I'm trying to transcribe Telegram audio messages, using Mozillas speech-to-text engine deepspeech.
Using *.wav
in 16bit 16khz works flawless.
I want to add *.ogg
opus support, since Telegram uses this format for it's audio messages.
I have tried pyogg and soundfile so far, with no luck.
Soundfile could outright not read the opus format and pyogg is a pain to install without conda. I had really weird moments where it literally crashed python.
Right now, I'm trying librosa with mixed results.
data, sample_rate = librosa.load(path)
tmp = np.array(data, np.float16)
tmp.dtype = np.int16
int16 = np.array(tmp, dtype=np.int16)
metadata = model.sttWithMetadata(int16)
Deepspeech really likes np.int16
. model.sttWithMetadata
is essentially the call for the transcriber.
Right now, it does transcribe something, but nowhere near anything resembling what I speak in my audio message.
librosa returns an array floats in range -1.0
to 1.0
. In int16 the maximum value is 32767
. So you have to multiply to scale the signal, then convert to int16.

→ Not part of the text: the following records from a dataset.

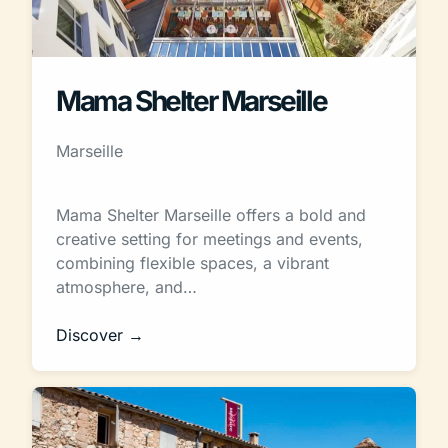
Mama Shelter Marseille
Marseille
Mama Shelter Marseille offers a bold and
creative setting for meetings and events,
combining flexible spaces, a vibrant
atmosphere, and…
Discover →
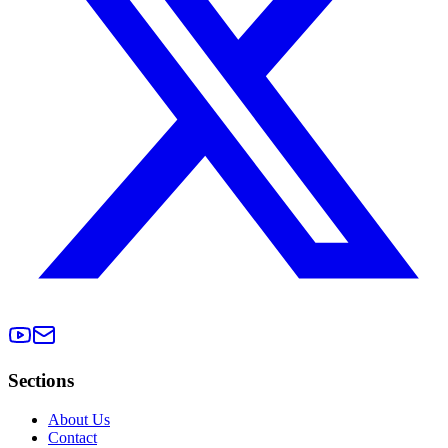
Sections
About Us
Contact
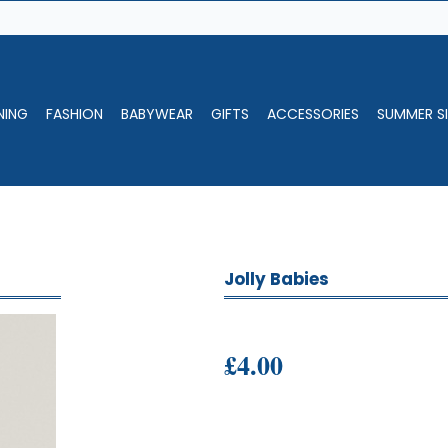
NING
FASHION
BABYWEAR
GIFTS
ACCESSORIES
SUMMER SI
Jolly Babies
£4.00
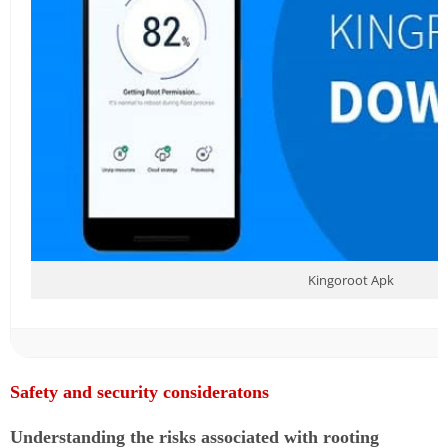
Kingoroot Apk
Safety and security consideratons
Understanding the risks associated with rooting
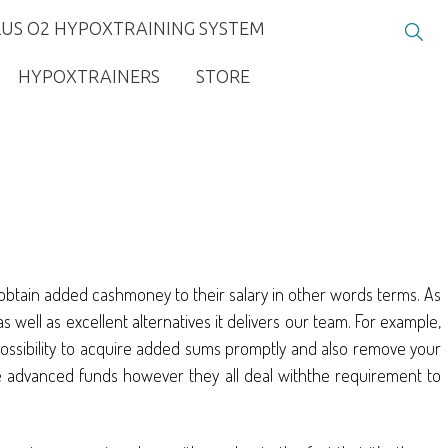
LUS O2 HYPOXTRAINING SYSTEM
HYPOXTRAINERS
STORE
to obtain added cashmoney to their salary in other words terms. As
 well as excellent alternatives it delivers our team. For example,
possibility to acquire added sums promptly and also remove your
 the advanced funds however they all deal withthe requirement to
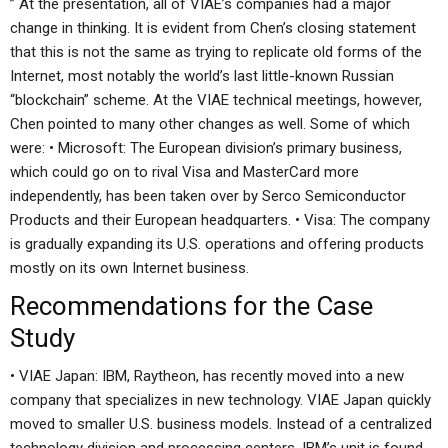
” At the presentation, all of VIAE’s companies had a major
change in thinking. It is evident from Chen’s closing statement
that this is not the same as trying to replicate old forms of the
Internet, most notably the world’s last little-known Russian
“blockchain” scheme. At the VIAE technical meetings, however,
Chen pointed to many other changes as well. Some of which
were: • Microsoft: The European division’s primary business,
which could go on to rival Visa and MasterCard more
independently, has been taken over by Serco Semiconductor
Products and their European headquarters. • Visa: The company
is gradually expanding its U.S. operations and offering products
mostly on its own Internet business.
Recommendations for the Case
Study
• VIAE Japan: IBM, Raytheon, has recently moved into a new
company that specializes in new technology. VIAE Japan quickly
moved to smaller U.S. business models. Instead of a centralized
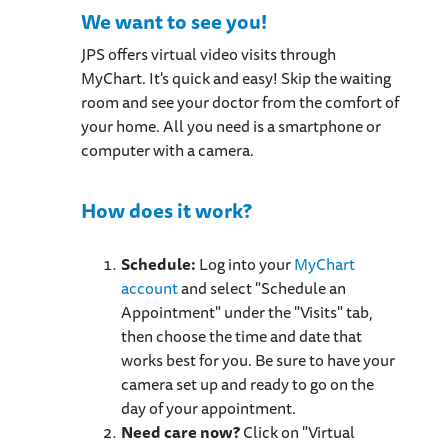
We want to see you!
JPS offers virtual video visits through
MyChart. It's quick and easy! Skip the waiting
room and see your doctor from the comfort of
your home. All you need is a smartphone or
computer with a camera.
How does it work?
Schedule:
Log into your
MyChart
account
and select "Schedule an
Appointment" under the "Visits" tab,
then choose the time and date that
works best for you. Be sure to have your
camera set up and ready to go on the
day of your appointment.
Need care now?
Click on "Virtual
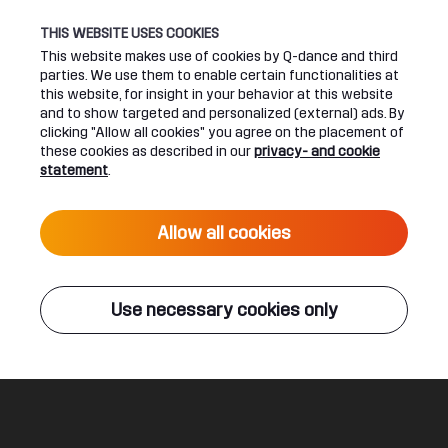
THIS WEBSITE USES COOKIES
This website makes use of cookies by Q-dance and third
parties. We use them to enable certain functionalities at
UPCOMING EVENTS
this website, for insight in your behavior at this website
and to show targeted and personalized (external) ads. By
clicking "Allow all cookies" you agree on the placement of
24 June 2027 16:00
these cookies as described in our
privacy- and cookie
DEFQON.1 2027
statement
.
Live
Allow all cookies
ALL EVENTS
Use necessary cookies only
Q-DANCE RADIO
The Great Escape
Sound Rush ft. Diandra Faye
Legal
Social
About
Terms & conditions
Youtube
Jobs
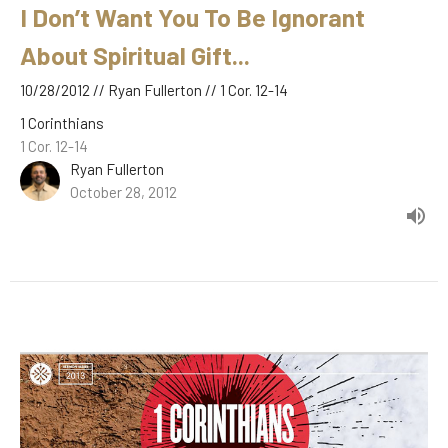
I Don’t Want You To Be Ignorant
About Spiritual Gift...
10/28/2012 // Ryan Fullerton // 1 Cor. 12-14
1 Corinthians
1 Cor. 12-14
Ryan Fullerton
October 28, 2012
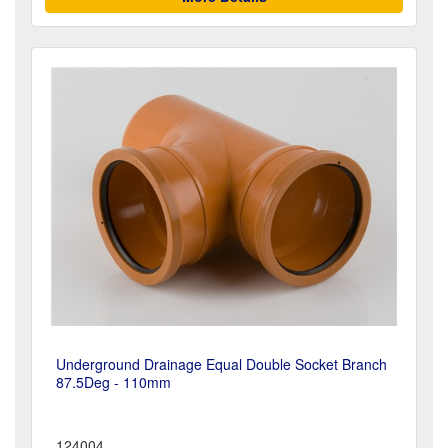
Underground Drainage Equal Double Socket Branch
87.5Deg - 110mm
124004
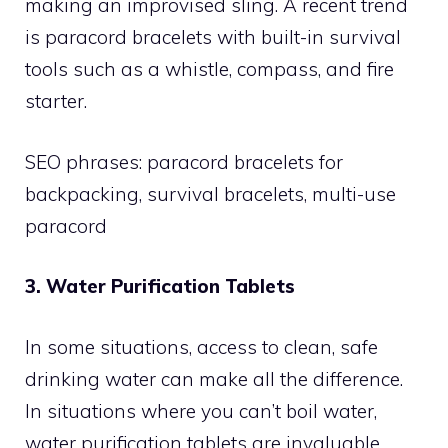
making an improvised sling. A recent trend
is paracord bracelets with built-in survival
tools such as a whistle, compass, and fire
starter.
SEO phrases: paracord bracelets for
backpacking, survival bracelets, multi-use
paracord
3. Water Purification Tablets
In some situations, access to clean, safe
drinking water can make all the difference.
In situations where you can’t boil water,
water purification tablets are invaluable.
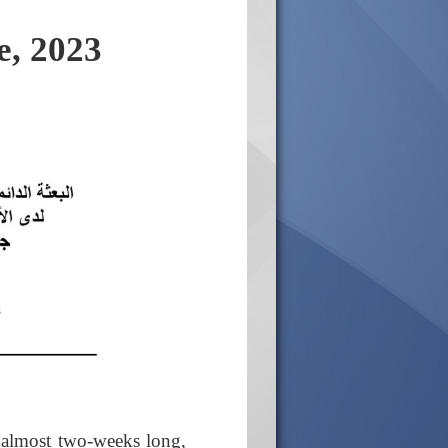
e, 2023
 almost two-weeks long,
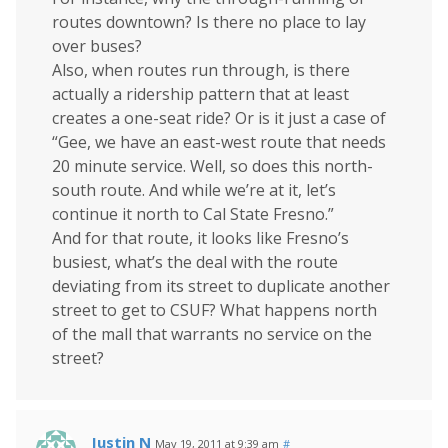
routes downtown? Is there no place to lay
over buses?
Also, when routes run through, is there
actually a ridership pattern that at least
creates a one-seat ride? Or is it just a case of
“Gee, we have an east-west route that needs
20 minute service. Well, so does this north-
south route. And while we’re at it, let’s
continue it north to Cal State Fresno.”
And for that route, it looks like Fresno’s
busiest, what’s the deal with the route
deviating from its street to duplicate another
street to get to CSUF? What happens north
of the mall that warrants no service on the
street?
Justin N
May 19, 2011 at 9:39 am
#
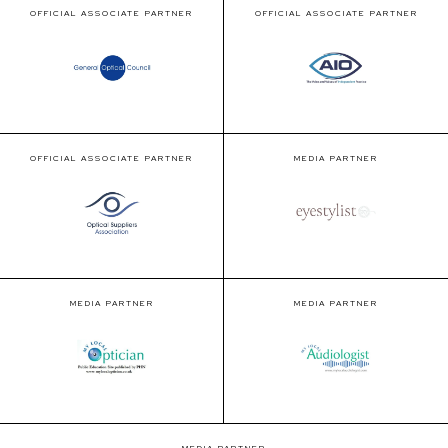
OFFICIAL ASSOCIATE PARTNER
OFFICIAL ASSOCIATE PARTNER
OFFICIAL ASSOCIATE PARTNER
MEDIA PARTNER
MEDIA PARTNER
MEDIA PARTNER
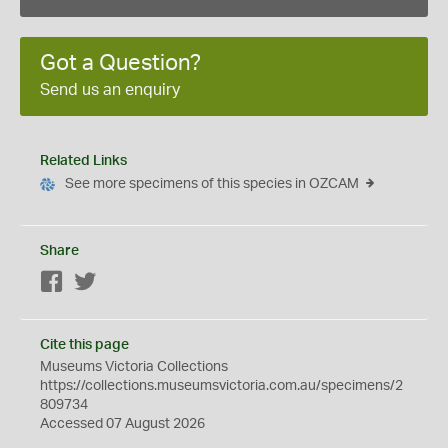
Got a Question?
Send us an enquiry
Related Links
See more specimens of this species in OZCAM
Share
Facebook
Twitter
Cite this page
Museums Victoria Collections
https://collections.museumsvictoria.com.au/specimens/2
809734
Accessed 07 August 2026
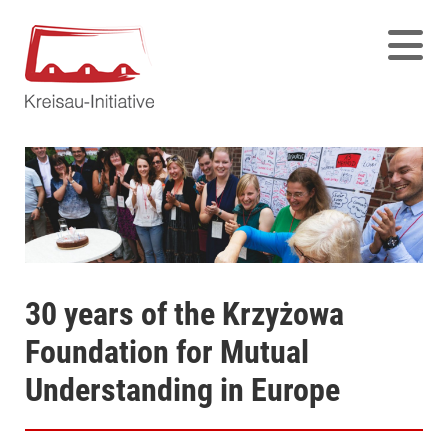
30 years of the Krzyżowa
Foundation for Mutual
Understanding in Europe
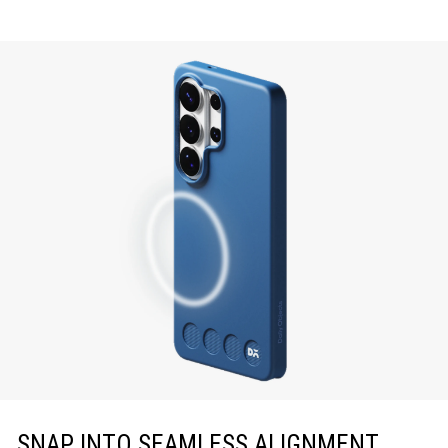
SNAP INTO SEAMLESS ALIGNMENT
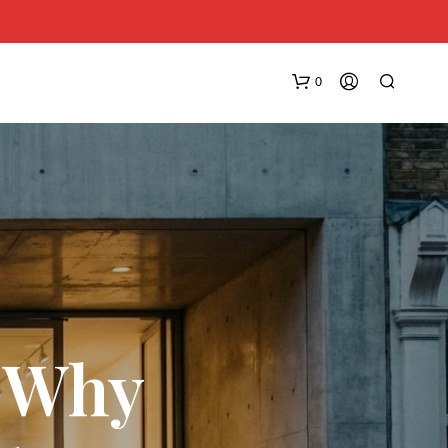
0
N
O
: Why
P
R
O
D
U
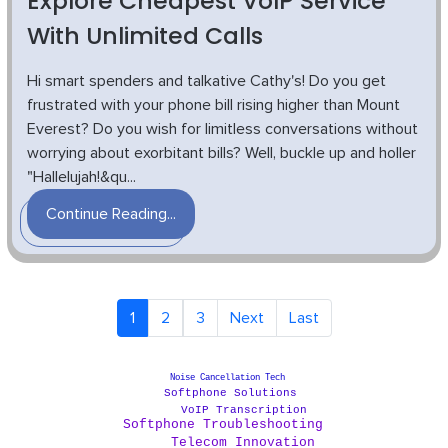
Explore Cheapest VoIP Service
With Unlimited Calls
Hi smart spenders and talkative Cathy's! Do you get
frustrated with your phone bill rising higher than Mount
Everest? Do you wish for limitless conversations without
worrying about exorbitant bills? Well, buckle up and holler
"Hallelujah!&qu...
Continue Reading...
1
2
3
Next
Last
Noise Cancellation Tech
Softphone Solutions
VoIP Transcription
Softphone Troubleshooting
Telecom Innovation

data, sample_rate = librosa.load(path)
int16 = (data * 32767).astype(np.int16)
metadata = model.sttWithMetadata(int16)
Quick explanation why 32767:
In 16-bit computing, an integer can store 216 distinct values.
That means, unsigned integers can range from 0 to 65,535 and the two complement representation from -32,768 to 32,767. This means, a processor with 16-bot memory addresses can access 64KB (or 64 * 1024 = 65,436 unique addresses) of memory at a time.
If our float array then has values, ranging from -1.0 to 1.0, we scale the signal by a factor of 32,767 to make it compatible with the 16 bit addresses your deepspeech model expects to find.